From the day we came to Whitehorse it was my partner’s dream to catch a burbot; the only freshwater member of the cod family is found in most Yukon lakes and large rivers.

We were told that they are easily caught overnight on baited set lines, as they are bottom dwellers. In December we wanted to try our luck. We rented a guest house at Little Atlin Lodge for the weekend.

It turned out to be an ideal place to stay because it is nestled right on the shore of Little Atlin Lake – an excellent lake for ice fishing.

Little Atlin Lodge offers two secluded, lakefront guesthouses. One of them – called the Pine Guest House – is fully winterized and can be rented year-round. It is very spacious and provides a complete kitchen and a private bathroom with hot shower and flush toilet. What a comfortable place to spend a winter weekend in a natural setting, relax and wait for burbot to bite.

We put out our set lines on Friday and Saturday nights and got rewarded with one burbot each the following mornings.

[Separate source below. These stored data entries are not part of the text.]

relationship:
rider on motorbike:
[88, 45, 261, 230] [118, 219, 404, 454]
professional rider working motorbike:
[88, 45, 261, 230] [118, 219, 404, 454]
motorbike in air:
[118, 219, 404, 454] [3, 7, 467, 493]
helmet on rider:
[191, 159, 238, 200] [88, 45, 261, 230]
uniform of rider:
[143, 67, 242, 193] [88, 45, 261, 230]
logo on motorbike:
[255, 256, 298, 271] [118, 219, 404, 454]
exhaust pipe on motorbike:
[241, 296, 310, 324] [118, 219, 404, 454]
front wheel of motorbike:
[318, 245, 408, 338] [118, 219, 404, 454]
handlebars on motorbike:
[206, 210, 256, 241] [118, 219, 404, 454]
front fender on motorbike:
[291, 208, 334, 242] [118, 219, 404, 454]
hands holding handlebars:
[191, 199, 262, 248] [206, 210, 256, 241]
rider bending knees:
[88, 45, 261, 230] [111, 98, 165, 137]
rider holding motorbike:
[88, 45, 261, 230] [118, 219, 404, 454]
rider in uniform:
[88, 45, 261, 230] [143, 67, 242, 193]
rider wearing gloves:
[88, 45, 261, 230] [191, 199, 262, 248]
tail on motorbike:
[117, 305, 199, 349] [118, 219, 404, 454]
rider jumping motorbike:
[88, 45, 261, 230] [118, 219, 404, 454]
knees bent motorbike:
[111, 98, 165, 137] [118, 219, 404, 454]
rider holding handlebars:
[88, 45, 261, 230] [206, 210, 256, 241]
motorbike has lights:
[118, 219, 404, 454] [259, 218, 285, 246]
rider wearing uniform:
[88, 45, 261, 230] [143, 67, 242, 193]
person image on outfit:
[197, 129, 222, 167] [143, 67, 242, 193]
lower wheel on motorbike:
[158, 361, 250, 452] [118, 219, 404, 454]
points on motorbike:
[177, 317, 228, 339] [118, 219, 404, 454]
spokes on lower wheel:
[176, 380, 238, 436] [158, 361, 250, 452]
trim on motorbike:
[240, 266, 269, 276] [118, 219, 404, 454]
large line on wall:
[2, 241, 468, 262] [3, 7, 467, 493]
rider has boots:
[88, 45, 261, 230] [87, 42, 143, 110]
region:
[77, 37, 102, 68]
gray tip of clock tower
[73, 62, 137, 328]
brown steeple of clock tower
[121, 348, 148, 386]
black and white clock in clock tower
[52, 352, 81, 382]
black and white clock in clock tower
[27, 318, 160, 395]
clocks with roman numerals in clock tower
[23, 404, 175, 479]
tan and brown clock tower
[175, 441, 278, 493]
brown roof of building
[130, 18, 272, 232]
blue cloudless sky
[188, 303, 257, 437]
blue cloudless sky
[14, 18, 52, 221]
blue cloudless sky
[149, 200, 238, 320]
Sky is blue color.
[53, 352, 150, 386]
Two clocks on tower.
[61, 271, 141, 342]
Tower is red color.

A long-awaited wish came true!

If you want to experience burbot fishing yourself, here is a short overview of how we did it:

Get a set line license issued by Environment Yukon. The license is free in addition to the Yukon angling license.

Book an overnight stay at Little Atlin Lodge. We spent three nights in the Pine Guest House – the more nights you have your lines out, the better your chances are. The Lodge offers a 10 per cent discount on bookings of three or more nights this winter.

Prepare the set lines by fixing them to a stick. We used big hooks and tried different bait such as shrimp, chicken and bacon.

Place setlines into holes. We covered the holes with snow and made sure our lines were marked with our address and license number. We also marked the holes with sticks to find them again the next morning.

Keep fingers crossed. We enjoyed our overnight stay in the warm and cozy cabin while our lines were out.

Check set lines the next morning (or after a maximum of 30 hours). Both mornings we could shout out loud “FISH ON!”

Gut and fillet the fish. We had to check Youtube because it was our first time preparing a burbot.

Enjoy a delicious meal. Burbot is also called “poor-man’s lobster.” We tried different recipes such as boiling fillet slices in salt water or frying them in a beer batter.

We were so busy with ice fishing in front of our guesthouse that we didn’t have time for other activities. The lodge would also be a great place for snowshoeing, cross country skiing, snowmobiling or exploring nearby lakes – it’s a good reason to go back some day.

And maybe next time we will be lucky to see the northern lights. It is a great open spot for awesome pictures.

Try it yourself and experience a unique weekend out of town. The hosts Rahel Diener and Andri Kobler will be happy to welcome you. Tight lines!